Dogs and cats are not well adapted to living in hot situations. Compared to other animals, they have an inefficient means of controlling their body temperature. Unlike horses and humans they do not have sweat glands over the entire body, so they do not have the advantage of the cooling that occurs when sweat evaporates on the skin surface.


Dogs and cats have to rely on the evaporative cooling effect of air passing over their moistened tongue. In order to expose as much of the blood to this effect, the tongue greatly expands, becomes engorged with blood, and is moistened by the profuse secretion of saliva.

In order to draw as much air as possible over the tongue the animal pants, the hotter the day the more rapid the respiration. To aid the evaporative effect the dog continually takes small drinks of water.

If these measures fail to keep the animal’s body temperature down, heatstroke occurs. Respiration becomes very rapid and shallow, the heart rate increases and the dog collapses. The tongue loses its pink color and becomes bluish, as the respiration and heart are so inefficient that the blood is not fully oxygenated.


Death can occur quickly unless the animal’s body temperature is reduced quickly. The best way to do this is to wet the animal completely.

Place it in a draft and continue to sponge the body until the breathing and color of the tongue return to normal. Keeping the tissues of the mouth moist with cold water also is beneficial.

Dogs are likely to develop heatstroke if they are forced to exercise or work in extreme heat. Dogs and cats confined in an unshaded place or locked in a car are affected quickly.

Aged or overweight animals or those suffering from heart disease suffer heat stress more readily, as their circulation is unable to cope with the extra demands placed upon the heart to circulate blood rapidly through the expanded tongue.

Coat color rather than the thickness of hair has a bearing on the animal’s ability to withstand heat. A dark-colored animal will absorb more heat than a lighter-colored animal performing the same amount of exercise or exposed to the sun for the same time.


In hot weather exercise your dog in the very early morning or late evening. Make sure it has unlimited supplies of clean water in a vessel that cannot be tipped over.

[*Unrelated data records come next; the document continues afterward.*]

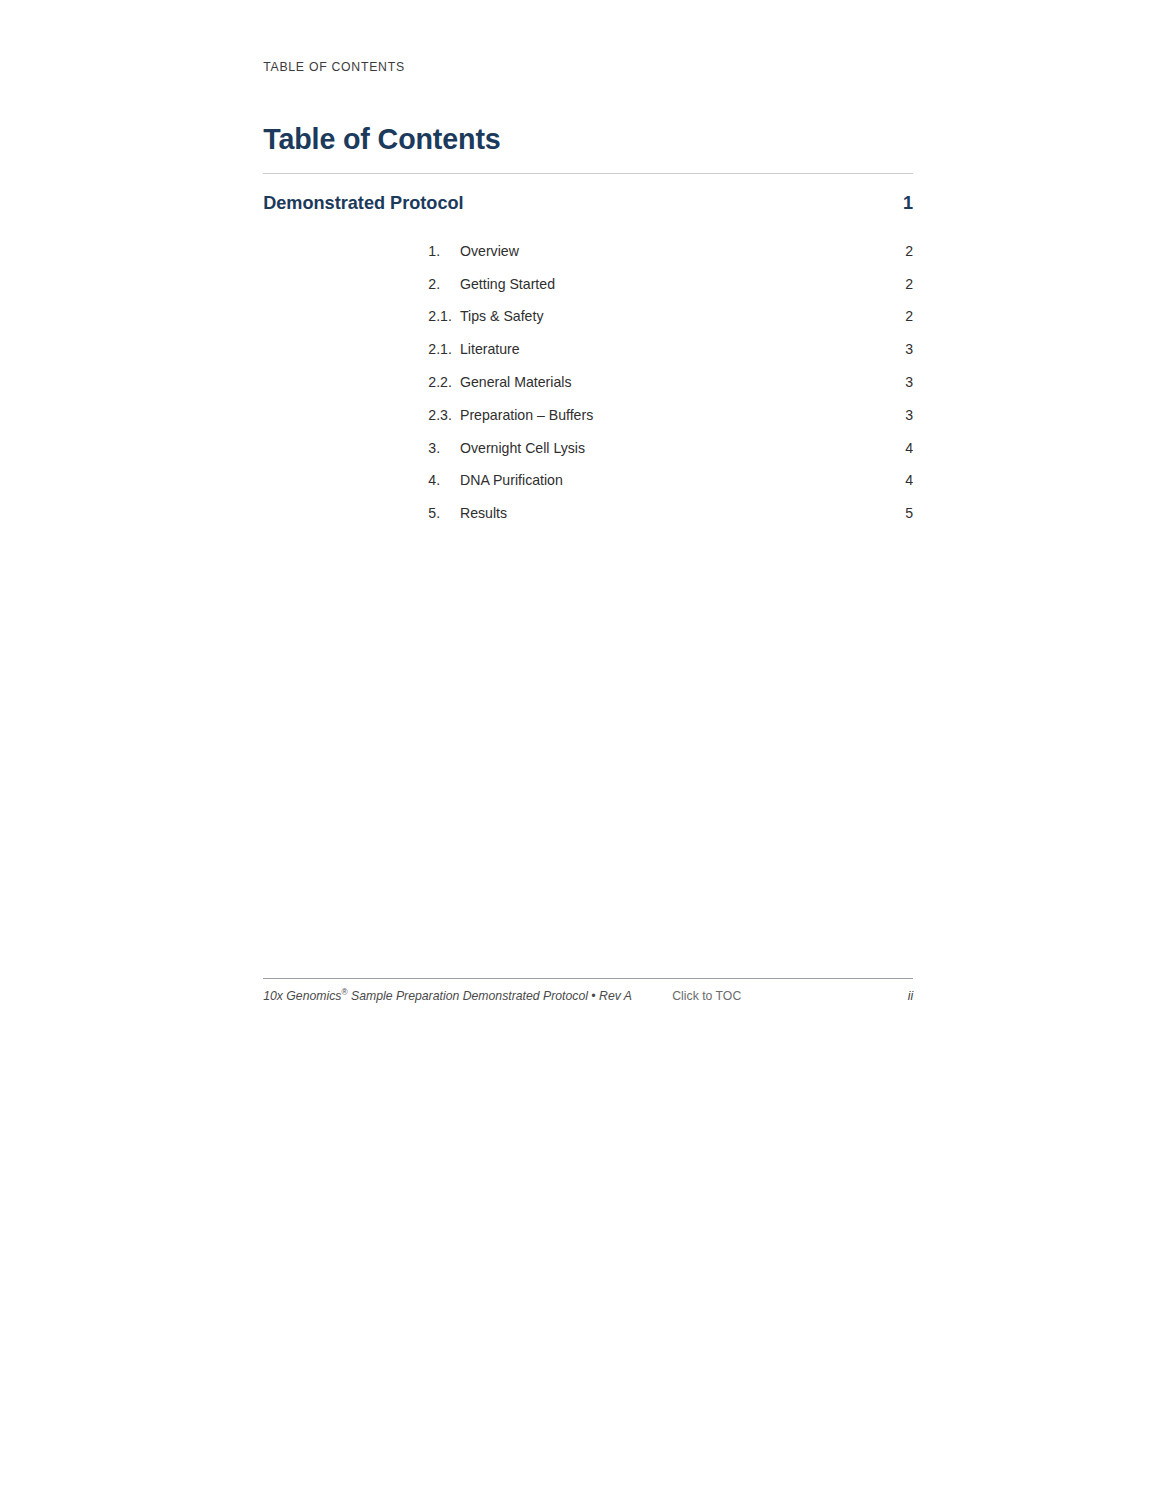Table of Contents
Table of Contents
| Demonstrated Protocol | 1 |
| 1. | Overview | 2 |
| 2. | Getting Started | 2 |
| 2.1. | Tips & Safety | 2 |
| 2.1. | Literature | 3 |
| 2.2. | General Materials | 3 |
| 2.3. | Preparation – Buffers | 3 |
| 3. | Overnight Cell Lysis | 4 |
| 4. | DNA Purification | 4 |
| 5. | Results | 5 |
10x Genomics® Sample Preparation Demonstrated Protocol • Rev A Click to TOC ii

Allow your dog to swim or wet itself under the sprinkler after exercise. Be careful when taking the dog or cat by a car that it does not become too excited. If it is a nervous traveler, ask your veterinarian for some tranquilizers.

Never leave an animal confined in a closed car. Even if parked in the shade it is impossible to ensure adequate ventilation.

Remember also that the position of the sun changes and that the effect of the sun shining through only one window can convert the interior of the car into a furnace. When traveling take some cold water and a bowl and allow the animal to have frequent small drinks.

Dogs and cats require less food in the summer months. Make sure that you do not leave food lying around, as it quickly undergoes putrefaction, which can cause violent gastric upsets.

During the summer months, dogs and cats shed their fur profusely. Regular brushing helps to remove this dead hair and makes the dog more comfortable. Steps should be taken to prevent flea infestation, so as to minimize the likelihood of skin complaints during the hot weather.